England's opening batsman Ian Bell declared after his match-winning 75 on Sunday that he rated Zimbabwe to be about the level of an English county team.
Zimbabwe scored 195 in their innings, a respectable total by the largely inexperienced youngsters filling the breach left by their striking and sacked predecessors.
England only surpassed that with 14 balls to spare and with the loss of five wickets, notably four middle order wickets for only 43 runs.
It was nowhere near the decisive victory that England captain Michael Vaughan and most observers here expected.
Vaughan promised a hard workout after commenting that the new ball had not been placed "as well as it should have been" and there had been too many errors in the field.
At least he did not offer any excuses about the political problems preceding the tour, nor did he complain about any lack of practice.
But England coach Duncan Fletcher said the lead-up to the tour had affected his players' performance on Sunday.
"The guys were very nervous and there was a strange feeling in the camp because of all the build-up," Fletcher told journalists Tuesday, adding that he expected "significant improvement" in the second one-dayer.
But after a round of golf and a visit to a market "they were getting to be more relaxed. In training afterwards there was a good energy about it," Fletcher said.
Bell also said that he felt "very comfortable" in Harare.
All 14 England players are believed to be fit and available for selection.

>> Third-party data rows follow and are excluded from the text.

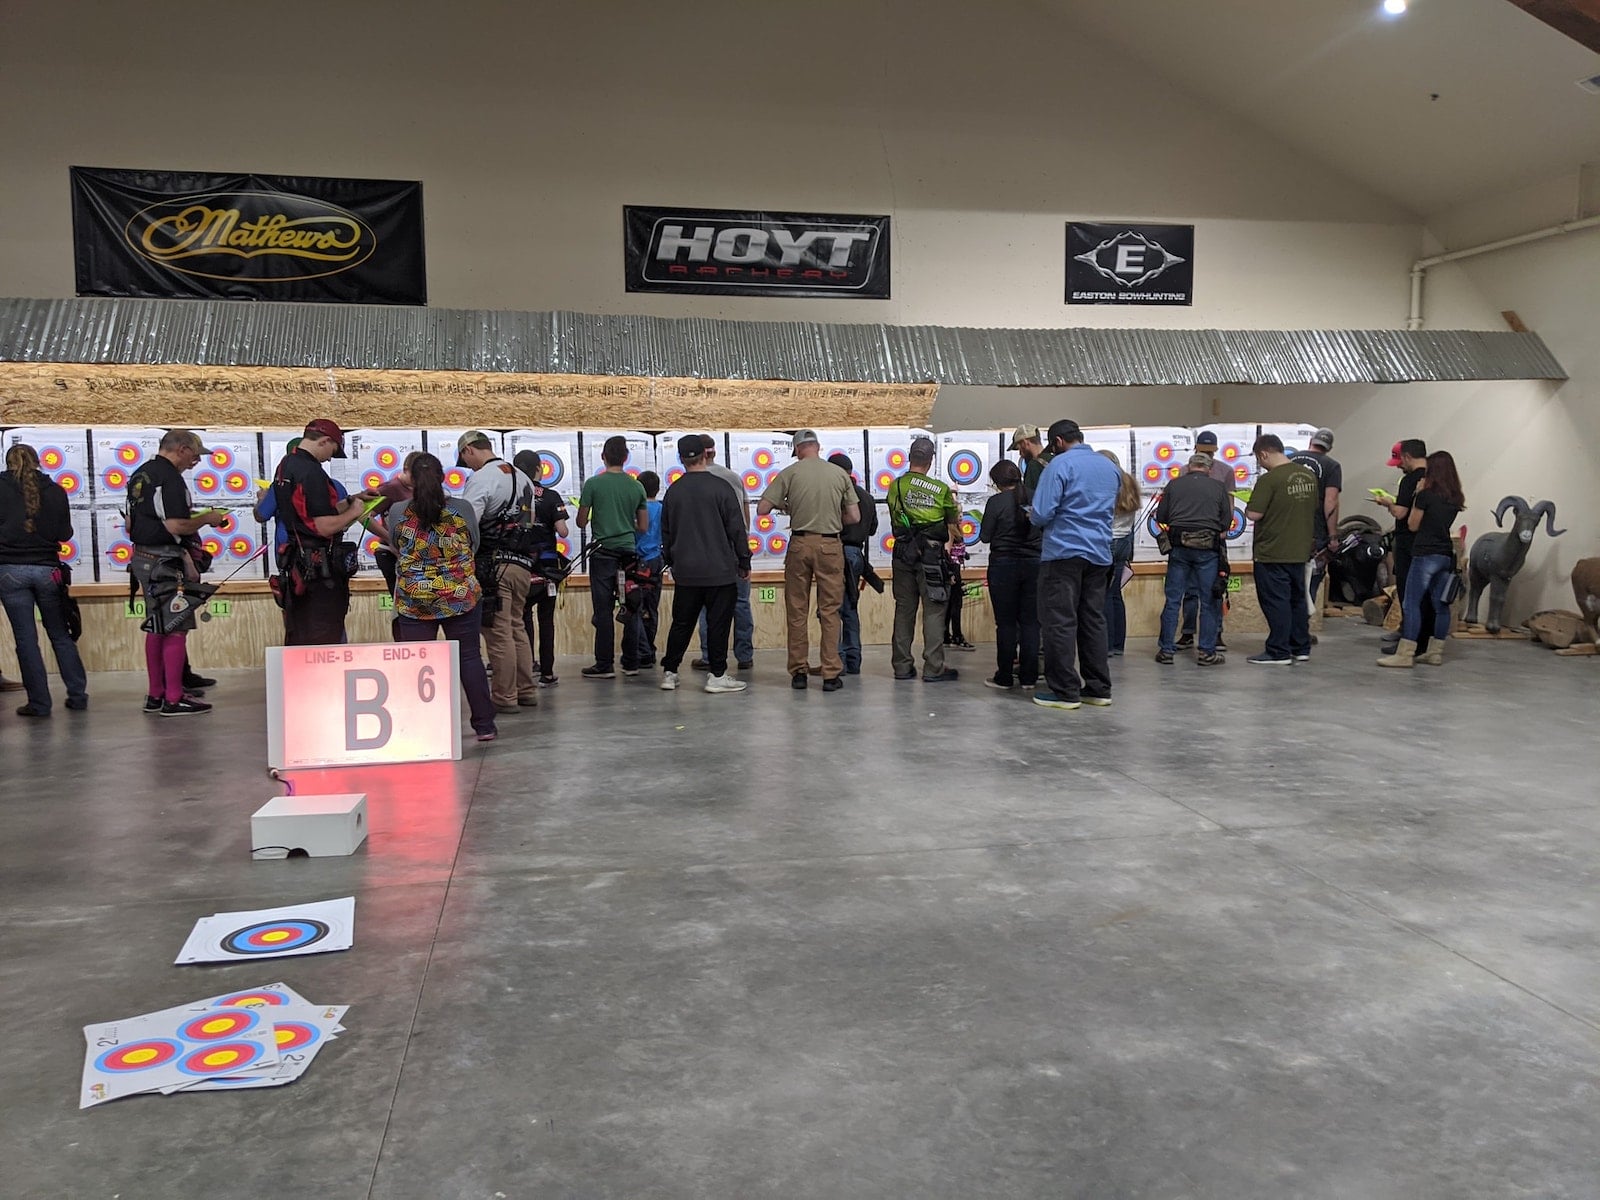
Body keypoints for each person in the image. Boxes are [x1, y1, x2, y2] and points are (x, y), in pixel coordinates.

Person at [384, 453, 498, 742]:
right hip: (459, 595)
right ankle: (484, 726)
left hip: (414, 599)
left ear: (409, 477)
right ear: (443, 477)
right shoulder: (462, 509)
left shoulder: (398, 510)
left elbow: (396, 542)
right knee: (470, 657)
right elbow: (473, 543)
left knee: (416, 664)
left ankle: (420, 728)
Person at [125, 429, 228, 715]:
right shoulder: (170, 479)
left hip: (143, 558)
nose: (196, 462)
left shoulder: (140, 475)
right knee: (176, 628)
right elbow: (176, 526)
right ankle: (173, 698)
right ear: (181, 449)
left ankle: (155, 695)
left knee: (156, 626)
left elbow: (131, 526)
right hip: (165, 562)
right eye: (195, 456)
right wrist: (209, 519)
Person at [1029, 419, 1121, 709]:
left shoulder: (1059, 465)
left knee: (1059, 622)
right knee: (1093, 620)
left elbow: (1042, 514)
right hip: (1099, 554)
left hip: (1063, 554)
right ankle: (1098, 688)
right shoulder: (1108, 466)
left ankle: (1065, 691)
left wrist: (1030, 513)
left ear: (1057, 442)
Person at [759, 429, 859, 691]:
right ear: (817, 446)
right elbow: (854, 517)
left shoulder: (790, 473)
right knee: (829, 611)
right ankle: (829, 674)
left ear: (798, 449)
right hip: (830, 545)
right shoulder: (838, 474)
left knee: (797, 610)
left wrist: (788, 506)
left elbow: (762, 509)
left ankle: (799, 672)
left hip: (800, 545)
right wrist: (832, 519)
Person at [0, 443, 89, 716]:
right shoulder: (55, 491)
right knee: (60, 634)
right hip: (48, 570)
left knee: (26, 640)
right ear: (39, 462)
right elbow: (65, 534)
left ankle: (39, 703)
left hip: (9, 570)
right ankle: (77, 695)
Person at [658, 435, 751, 694]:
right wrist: (744, 561)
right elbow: (737, 529)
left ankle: (670, 672)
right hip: (720, 571)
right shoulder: (721, 488)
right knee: (718, 623)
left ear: (680, 459)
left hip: (686, 571)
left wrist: (671, 562)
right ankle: (717, 675)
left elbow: (665, 533)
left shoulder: (673, 491)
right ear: (705, 455)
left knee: (681, 622)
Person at [457, 431, 538, 712]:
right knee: (517, 625)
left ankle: (505, 697)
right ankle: (526, 689)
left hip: (493, 565)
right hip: (521, 564)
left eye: (466, 460)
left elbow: (468, 523)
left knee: (497, 631)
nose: (468, 466)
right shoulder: (524, 477)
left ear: (469, 450)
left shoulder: (482, 478)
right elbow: (529, 522)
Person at [272, 419, 372, 647]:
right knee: (322, 636)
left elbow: (310, 514)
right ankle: (324, 682)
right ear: (325, 441)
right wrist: (354, 512)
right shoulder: (312, 472)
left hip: (298, 562)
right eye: (332, 451)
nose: (329, 458)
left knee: (300, 631)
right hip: (317, 572)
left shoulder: (287, 464)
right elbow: (323, 526)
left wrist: (351, 500)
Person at [885, 436, 961, 683]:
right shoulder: (941, 491)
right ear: (931, 460)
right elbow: (954, 527)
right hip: (932, 557)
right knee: (934, 610)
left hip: (903, 554)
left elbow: (897, 518)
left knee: (904, 609)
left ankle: (902, 666)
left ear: (909, 457)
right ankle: (933, 667)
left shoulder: (895, 486)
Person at [1378, 450, 1464, 669]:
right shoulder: (1454, 498)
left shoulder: (1425, 496)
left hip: (1425, 554)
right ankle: (1435, 653)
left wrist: (1417, 495)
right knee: (1440, 605)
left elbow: (1412, 525)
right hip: (1445, 555)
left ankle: (1405, 654)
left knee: (1411, 603)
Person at [577, 435, 648, 679]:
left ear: (603, 456)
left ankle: (604, 664)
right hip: (628, 553)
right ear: (626, 457)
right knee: (631, 606)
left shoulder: (593, 484)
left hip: (602, 553)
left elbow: (580, 521)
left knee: (603, 609)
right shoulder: (636, 486)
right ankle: (631, 662)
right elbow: (643, 526)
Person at [1245, 434, 1318, 665]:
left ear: (1264, 453)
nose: (1260, 463)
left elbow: (1254, 514)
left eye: (1259, 458)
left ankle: (1278, 650)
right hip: (1300, 549)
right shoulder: (1308, 475)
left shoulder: (1270, 480)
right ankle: (1300, 646)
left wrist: (1248, 505)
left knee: (1276, 601)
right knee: (1297, 600)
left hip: (1272, 550)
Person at [1154, 452, 1232, 667]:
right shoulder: (1218, 487)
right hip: (1208, 550)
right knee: (1208, 601)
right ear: (1208, 468)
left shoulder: (1174, 484)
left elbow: (1161, 516)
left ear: (1189, 467)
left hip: (1179, 548)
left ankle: (1166, 651)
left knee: (1173, 600)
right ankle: (1206, 652)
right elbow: (1226, 522)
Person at [692, 434, 755, 672]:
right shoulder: (733, 477)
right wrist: (744, 547)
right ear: (714, 452)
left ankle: (709, 656)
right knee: (740, 603)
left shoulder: (693, 480)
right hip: (735, 548)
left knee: (707, 605)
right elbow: (744, 516)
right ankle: (745, 655)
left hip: (706, 552)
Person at [979, 459, 1040, 689]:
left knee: (1005, 624)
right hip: (1035, 564)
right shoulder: (1035, 495)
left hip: (1003, 565)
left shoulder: (996, 502)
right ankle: (1029, 678)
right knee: (1031, 623)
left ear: (997, 482)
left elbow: (985, 536)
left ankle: (1004, 676)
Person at [512, 449, 571, 687]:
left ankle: (528, 666)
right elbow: (564, 531)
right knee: (547, 621)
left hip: (521, 566)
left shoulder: (514, 496)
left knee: (522, 617)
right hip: (548, 569)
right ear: (540, 468)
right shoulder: (551, 495)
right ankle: (547, 673)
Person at [1178, 430, 1236, 649]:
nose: (1208, 456)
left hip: (1215, 539)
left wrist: (1224, 530)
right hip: (1190, 539)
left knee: (1215, 588)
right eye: (1203, 452)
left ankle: (1215, 633)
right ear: (1195, 449)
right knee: (1190, 589)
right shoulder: (1185, 471)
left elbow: (1230, 504)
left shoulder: (1225, 471)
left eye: (1210, 452)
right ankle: (1188, 632)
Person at [1372, 439, 1429, 657]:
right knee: (1422, 595)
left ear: (1406, 456)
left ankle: (1409, 639)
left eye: (1398, 461)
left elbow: (1401, 513)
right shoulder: (1434, 478)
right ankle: (1415, 635)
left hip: (1408, 543)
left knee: (1408, 592)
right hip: (1426, 545)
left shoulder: (1409, 480)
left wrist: (1387, 503)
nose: (1397, 465)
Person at [830, 452, 878, 675]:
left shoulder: (836, 494)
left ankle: (836, 661)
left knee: (833, 609)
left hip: (838, 553)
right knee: (850, 608)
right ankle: (853, 660)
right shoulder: (866, 496)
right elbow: (872, 529)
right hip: (857, 555)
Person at [1290, 427, 1342, 623]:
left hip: (1287, 530)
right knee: (1311, 579)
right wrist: (1333, 536)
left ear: (1311, 441)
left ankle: (1286, 630)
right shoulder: (1331, 466)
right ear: (1329, 448)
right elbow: (1331, 500)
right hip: (1314, 532)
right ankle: (1300, 630)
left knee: (1289, 580)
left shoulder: (1291, 460)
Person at [1099, 449, 1141, 657]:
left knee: (1104, 594)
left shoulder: (1108, 484)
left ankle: (1105, 645)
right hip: (1124, 541)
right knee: (1115, 594)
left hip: (1107, 541)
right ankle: (1117, 645)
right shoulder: (1129, 482)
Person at [635, 470, 665, 668]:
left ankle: (642, 652)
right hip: (656, 561)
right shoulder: (663, 508)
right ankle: (649, 650)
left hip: (637, 562)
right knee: (651, 607)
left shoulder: (638, 508)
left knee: (635, 607)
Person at [1011, 424, 1053, 493]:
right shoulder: (1055, 459)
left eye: (1019, 449)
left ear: (1025, 443)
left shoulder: (1033, 465)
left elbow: (1029, 497)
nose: (1020, 454)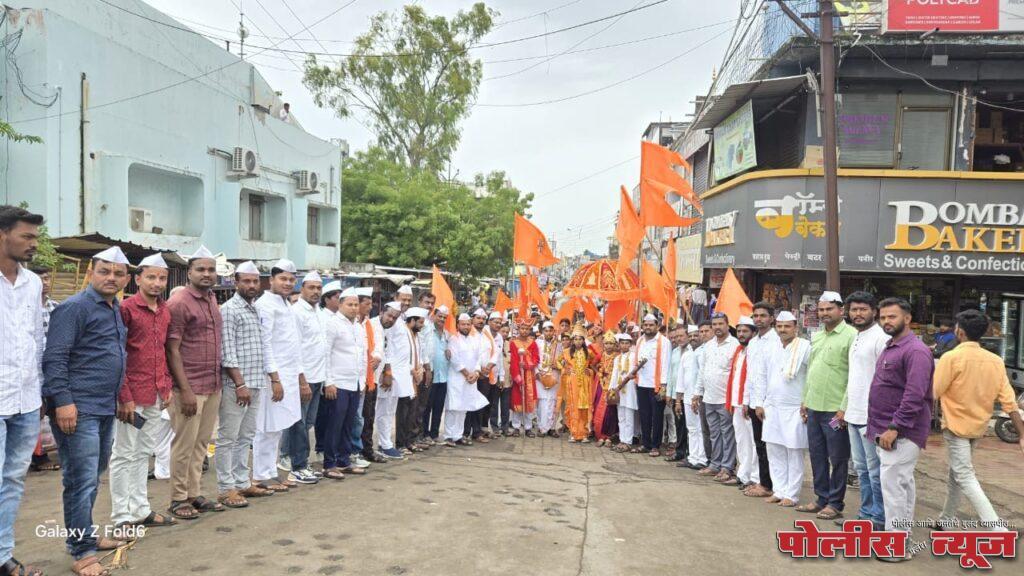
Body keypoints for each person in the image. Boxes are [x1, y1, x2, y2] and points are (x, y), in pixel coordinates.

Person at [43, 247, 130, 575]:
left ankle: (86, 536)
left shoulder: (114, 307)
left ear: (126, 278)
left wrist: (120, 397)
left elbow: (114, 356)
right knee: (80, 480)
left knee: (93, 476)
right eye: (104, 271)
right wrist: (63, 401)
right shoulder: (74, 308)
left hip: (104, 406)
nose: (111, 278)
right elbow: (55, 357)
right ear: (91, 273)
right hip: (78, 409)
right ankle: (82, 552)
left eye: (118, 273)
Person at [935, 309, 1024, 531]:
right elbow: (1009, 400)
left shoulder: (951, 357)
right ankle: (946, 519)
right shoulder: (995, 360)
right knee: (957, 474)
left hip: (955, 427)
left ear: (960, 332)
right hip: (978, 427)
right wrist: (1022, 434)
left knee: (963, 475)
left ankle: (996, 527)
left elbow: (934, 392)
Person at [108, 253, 177, 528]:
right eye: (150, 277)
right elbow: (118, 354)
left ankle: (140, 509)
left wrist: (167, 385)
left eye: (162, 278)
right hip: (131, 395)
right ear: (137, 279)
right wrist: (123, 395)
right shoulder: (126, 309)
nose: (157, 283)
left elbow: (163, 352)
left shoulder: (164, 310)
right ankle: (121, 515)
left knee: (143, 452)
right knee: (123, 453)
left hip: (156, 392)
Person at [868, 297, 934, 562]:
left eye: (892, 317)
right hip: (886, 428)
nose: (886, 321)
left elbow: (915, 394)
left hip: (901, 431)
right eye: (883, 317)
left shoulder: (915, 351)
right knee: (901, 485)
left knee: (894, 487)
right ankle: (900, 540)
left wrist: (895, 427)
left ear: (907, 318)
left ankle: (896, 546)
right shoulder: (891, 345)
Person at [0, 205, 46, 576]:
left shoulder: (32, 284)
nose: (33, 244)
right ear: (2, 234)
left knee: (14, 479)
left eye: (35, 237)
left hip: (26, 398)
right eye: (26, 236)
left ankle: (2, 555)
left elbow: (37, 338)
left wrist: (42, 392)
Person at [166, 246, 225, 520]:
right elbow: (172, 349)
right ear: (189, 272)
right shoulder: (179, 302)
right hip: (189, 387)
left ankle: (194, 493)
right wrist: (185, 389)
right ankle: (178, 499)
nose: (207, 274)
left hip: (212, 383)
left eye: (211, 269)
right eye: (200, 269)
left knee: (202, 443)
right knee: (184, 444)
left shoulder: (212, 299)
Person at [214, 261, 275, 509]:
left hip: (256, 382)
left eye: (255, 281)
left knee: (246, 435)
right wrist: (240, 384)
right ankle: (224, 488)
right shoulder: (230, 310)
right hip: (236, 385)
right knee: (228, 437)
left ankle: (241, 481)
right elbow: (227, 350)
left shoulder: (254, 309)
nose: (251, 285)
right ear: (236, 282)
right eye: (246, 281)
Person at [797, 291, 855, 520]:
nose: (824, 313)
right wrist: (805, 399)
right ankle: (820, 498)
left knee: (838, 456)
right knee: (816, 454)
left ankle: (835, 502)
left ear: (841, 310)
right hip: (814, 408)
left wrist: (844, 407)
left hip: (835, 411)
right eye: (821, 310)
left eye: (829, 309)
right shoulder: (818, 335)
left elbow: (854, 375)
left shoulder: (851, 336)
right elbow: (811, 371)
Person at [253, 259, 306, 490]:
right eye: (283, 278)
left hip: (288, 374)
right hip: (273, 376)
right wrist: (274, 378)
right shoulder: (265, 305)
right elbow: (264, 345)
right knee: (266, 426)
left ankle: (270, 470)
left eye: (291, 279)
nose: (287, 283)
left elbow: (293, 345)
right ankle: (260, 475)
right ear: (271, 280)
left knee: (278, 425)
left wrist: (299, 377)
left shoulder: (285, 304)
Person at [838, 291, 888, 529]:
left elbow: (884, 379)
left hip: (872, 417)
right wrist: (845, 409)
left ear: (874, 312)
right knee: (861, 470)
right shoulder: (857, 336)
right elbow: (854, 378)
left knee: (875, 471)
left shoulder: (880, 337)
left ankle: (879, 518)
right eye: (854, 310)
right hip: (854, 414)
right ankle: (866, 514)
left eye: (863, 309)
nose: (857, 314)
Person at [761, 311, 811, 507]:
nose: (782, 330)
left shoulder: (805, 347)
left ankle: (792, 494)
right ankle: (779, 490)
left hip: (794, 407)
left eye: (787, 326)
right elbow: (765, 376)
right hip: (772, 406)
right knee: (774, 450)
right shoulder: (772, 348)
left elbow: (811, 376)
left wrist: (806, 401)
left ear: (795, 328)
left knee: (794, 451)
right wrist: (762, 402)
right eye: (779, 326)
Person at [321, 287, 368, 480]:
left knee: (349, 423)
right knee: (335, 424)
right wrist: (328, 382)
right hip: (338, 383)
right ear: (340, 305)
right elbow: (325, 353)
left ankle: (344, 460)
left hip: (355, 383)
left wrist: (363, 380)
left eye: (356, 304)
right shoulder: (333, 324)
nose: (354, 308)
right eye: (350, 304)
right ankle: (329, 463)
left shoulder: (358, 326)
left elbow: (362, 355)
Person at [285, 270, 327, 484]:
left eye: (319, 288)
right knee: (299, 424)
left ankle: (294, 458)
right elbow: (295, 349)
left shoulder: (318, 312)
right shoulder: (296, 312)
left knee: (308, 422)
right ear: (302, 289)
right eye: (311, 287)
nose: (315, 291)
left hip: (318, 376)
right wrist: (302, 381)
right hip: (304, 377)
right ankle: (298, 466)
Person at [693, 313, 740, 483]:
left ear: (728, 325)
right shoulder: (709, 345)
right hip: (709, 397)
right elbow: (702, 371)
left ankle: (727, 467)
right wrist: (697, 393)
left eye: (721, 323)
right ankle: (715, 464)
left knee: (727, 433)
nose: (717, 327)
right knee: (714, 433)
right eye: (715, 324)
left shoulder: (734, 345)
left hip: (725, 398)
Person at [743, 302, 780, 498]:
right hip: (753, 402)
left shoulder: (776, 341)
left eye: (763, 315)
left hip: (767, 404)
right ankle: (763, 482)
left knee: (769, 445)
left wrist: (762, 403)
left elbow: (772, 376)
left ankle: (769, 485)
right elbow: (751, 374)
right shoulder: (753, 342)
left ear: (771, 318)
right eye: (755, 316)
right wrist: (746, 401)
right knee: (759, 443)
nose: (758, 319)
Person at [29, 266, 60, 474]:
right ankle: (38, 457)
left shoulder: (56, 307)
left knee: (52, 411)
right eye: (41, 278)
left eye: (48, 278)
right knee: (34, 414)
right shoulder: (26, 307)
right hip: (30, 368)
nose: (45, 282)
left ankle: (46, 452)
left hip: (52, 367)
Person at [725, 317, 760, 489]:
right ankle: (743, 474)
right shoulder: (739, 351)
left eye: (745, 331)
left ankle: (755, 477)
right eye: (739, 331)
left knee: (754, 442)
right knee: (741, 440)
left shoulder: (756, 351)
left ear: (753, 333)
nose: (741, 334)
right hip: (736, 402)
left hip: (750, 403)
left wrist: (747, 401)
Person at [443, 314, 488, 446]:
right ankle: (448, 436)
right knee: (453, 407)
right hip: (457, 378)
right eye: (463, 324)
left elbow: (480, 357)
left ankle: (458, 435)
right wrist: (467, 373)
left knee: (464, 407)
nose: (466, 326)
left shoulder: (475, 340)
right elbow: (454, 359)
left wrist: (476, 372)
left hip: (471, 379)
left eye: (468, 324)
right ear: (458, 325)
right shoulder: (453, 339)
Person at [376, 303, 414, 459]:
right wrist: (387, 372)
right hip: (383, 375)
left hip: (396, 375)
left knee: (389, 411)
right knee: (379, 411)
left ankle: (385, 443)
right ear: (382, 312)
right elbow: (384, 350)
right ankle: (382, 444)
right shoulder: (376, 325)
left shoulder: (398, 325)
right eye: (389, 315)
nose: (391, 319)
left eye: (394, 317)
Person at [393, 307, 428, 454]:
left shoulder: (416, 335)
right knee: (403, 413)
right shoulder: (402, 333)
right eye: (420, 322)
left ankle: (409, 441)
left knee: (412, 412)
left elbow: (417, 356)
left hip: (414, 378)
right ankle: (400, 444)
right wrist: (412, 370)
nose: (422, 325)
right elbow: (398, 356)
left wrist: (420, 369)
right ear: (412, 320)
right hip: (403, 377)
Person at [634, 315, 670, 456]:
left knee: (657, 417)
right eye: (646, 325)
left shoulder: (664, 341)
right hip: (642, 383)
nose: (648, 327)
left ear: (657, 325)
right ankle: (646, 444)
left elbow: (665, 364)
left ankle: (655, 446)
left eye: (651, 325)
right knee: (644, 415)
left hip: (656, 386)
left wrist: (663, 385)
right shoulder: (640, 341)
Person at [358, 287, 385, 464]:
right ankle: (356, 450)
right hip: (356, 378)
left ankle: (366, 449)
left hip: (371, 378)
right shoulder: (352, 324)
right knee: (356, 418)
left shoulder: (372, 324)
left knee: (368, 416)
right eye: (366, 304)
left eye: (370, 304)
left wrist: (376, 357)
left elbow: (379, 347)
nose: (369, 307)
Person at [558, 324, 597, 443]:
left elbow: (595, 365)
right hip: (572, 382)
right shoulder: (566, 352)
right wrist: (565, 369)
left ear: (583, 340)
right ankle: (574, 433)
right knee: (573, 406)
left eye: (580, 339)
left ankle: (584, 433)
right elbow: (558, 362)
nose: (578, 341)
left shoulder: (589, 353)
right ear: (572, 340)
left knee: (584, 407)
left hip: (585, 382)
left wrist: (589, 371)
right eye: (575, 339)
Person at [675, 326, 706, 469]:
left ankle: (702, 458)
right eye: (691, 336)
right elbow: (680, 380)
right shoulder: (686, 355)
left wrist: (697, 395)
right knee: (691, 428)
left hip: (700, 398)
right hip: (687, 398)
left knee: (701, 429)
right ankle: (693, 457)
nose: (693, 338)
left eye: (696, 335)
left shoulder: (704, 353)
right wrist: (678, 400)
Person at [410, 292, 437, 447]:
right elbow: (421, 349)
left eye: (432, 303)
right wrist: (426, 368)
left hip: (429, 367)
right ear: (419, 301)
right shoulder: (416, 320)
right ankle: (412, 437)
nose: (430, 305)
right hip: (419, 368)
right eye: (427, 302)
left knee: (422, 405)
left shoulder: (429, 321)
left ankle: (418, 435)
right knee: (415, 405)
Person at [508, 318, 539, 437]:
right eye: (522, 328)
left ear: (529, 330)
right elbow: (513, 360)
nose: (524, 331)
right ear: (518, 329)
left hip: (529, 376)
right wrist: (517, 377)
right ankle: (516, 427)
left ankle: (528, 427)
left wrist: (526, 365)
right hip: (518, 376)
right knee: (517, 402)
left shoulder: (533, 343)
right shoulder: (513, 343)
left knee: (529, 402)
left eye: (527, 329)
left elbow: (536, 359)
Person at [423, 305, 450, 442]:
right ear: (434, 316)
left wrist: (450, 353)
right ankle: (424, 434)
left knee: (438, 408)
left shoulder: (447, 334)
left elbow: (450, 355)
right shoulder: (427, 331)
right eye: (440, 316)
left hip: (443, 377)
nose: (442, 319)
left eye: (445, 317)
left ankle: (434, 434)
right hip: (430, 375)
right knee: (427, 407)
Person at [610, 334, 638, 452]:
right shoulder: (617, 358)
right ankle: (622, 440)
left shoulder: (634, 357)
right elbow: (614, 374)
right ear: (619, 344)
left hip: (630, 389)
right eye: (622, 343)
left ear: (631, 344)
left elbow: (637, 373)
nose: (624, 345)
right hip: (619, 390)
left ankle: (628, 441)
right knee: (621, 416)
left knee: (629, 416)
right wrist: (612, 388)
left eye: (627, 343)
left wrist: (633, 377)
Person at [535, 321, 561, 437]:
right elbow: (534, 360)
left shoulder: (559, 345)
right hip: (540, 376)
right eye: (546, 330)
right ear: (542, 332)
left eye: (551, 330)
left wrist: (558, 366)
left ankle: (551, 427)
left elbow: (563, 361)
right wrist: (537, 374)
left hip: (554, 375)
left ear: (554, 332)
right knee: (542, 402)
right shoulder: (537, 343)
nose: (548, 333)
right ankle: (542, 427)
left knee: (553, 401)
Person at [593, 331, 619, 446]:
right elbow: (592, 364)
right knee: (598, 407)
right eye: (607, 343)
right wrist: (598, 372)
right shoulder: (601, 355)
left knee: (611, 410)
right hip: (601, 385)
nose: (609, 346)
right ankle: (600, 435)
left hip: (612, 386)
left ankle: (609, 436)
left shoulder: (618, 356)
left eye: (611, 344)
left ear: (615, 345)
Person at [482, 312, 505, 437]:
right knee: (482, 402)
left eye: (499, 322)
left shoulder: (500, 337)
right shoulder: (483, 334)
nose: (498, 324)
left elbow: (500, 357)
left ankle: (485, 428)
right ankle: (477, 429)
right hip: (483, 374)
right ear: (489, 322)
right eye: (495, 322)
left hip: (494, 375)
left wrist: (501, 376)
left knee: (491, 403)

The question is whether places can be found for Matthew Prior, Gareth Batty or Simon Jones.
Nothing less than a comprehensive win at Harare Sports Club will satisfy Vaughan and manager Duncan Fletcher, the large contingent of English cricket writers and commentators, and their supporters back home who have come to expect much from England since a highly successful summer there.
There is no "barmy army" from England. That will be South Africa's pleasure next week.
Zimbabwe are in a "nothing to lose" mode. They were sharp in the field on Sunday and their bowling was of a better standard than in recent months, thanks largely to West Indian coach Phil Simmons. There is just one concern, the fitness of paceman Edward Rainsford, who had to miss the first match.
Much depends on their notoriously fragile top order batting on a wicket that is similar to that of the first match, true and easy paced.
The teams will not be announced until just before the start of play Wednesday.
Zimbabwe: (from) Tatenda Taibu (capt), Dion Ebrahim, Brendan Taylor, Stuart Matsikenyere, Mark Vermeulen, Hamilton Masakadza, Elton Chigumbura, Kudakwashe Samunderu, Vusimusi Sibanda, Douglas Hondo, Tinashe Panyangara, Mluleki Nkala, Chris Mpofu, Edward Rainsford, Proper Utseya, Gavin Ewing
England: (from) Michael Vaughan (capt), Vikram Solanki, Andrew Strauss, Paul Collingwood, Geraint Jones, Ashley Giles, James Anderson, Gareth Batty, Darren Gough, Alex Wharf, Kevin Pietersen, Ian Bell, Simon Jones, Matthew Prior.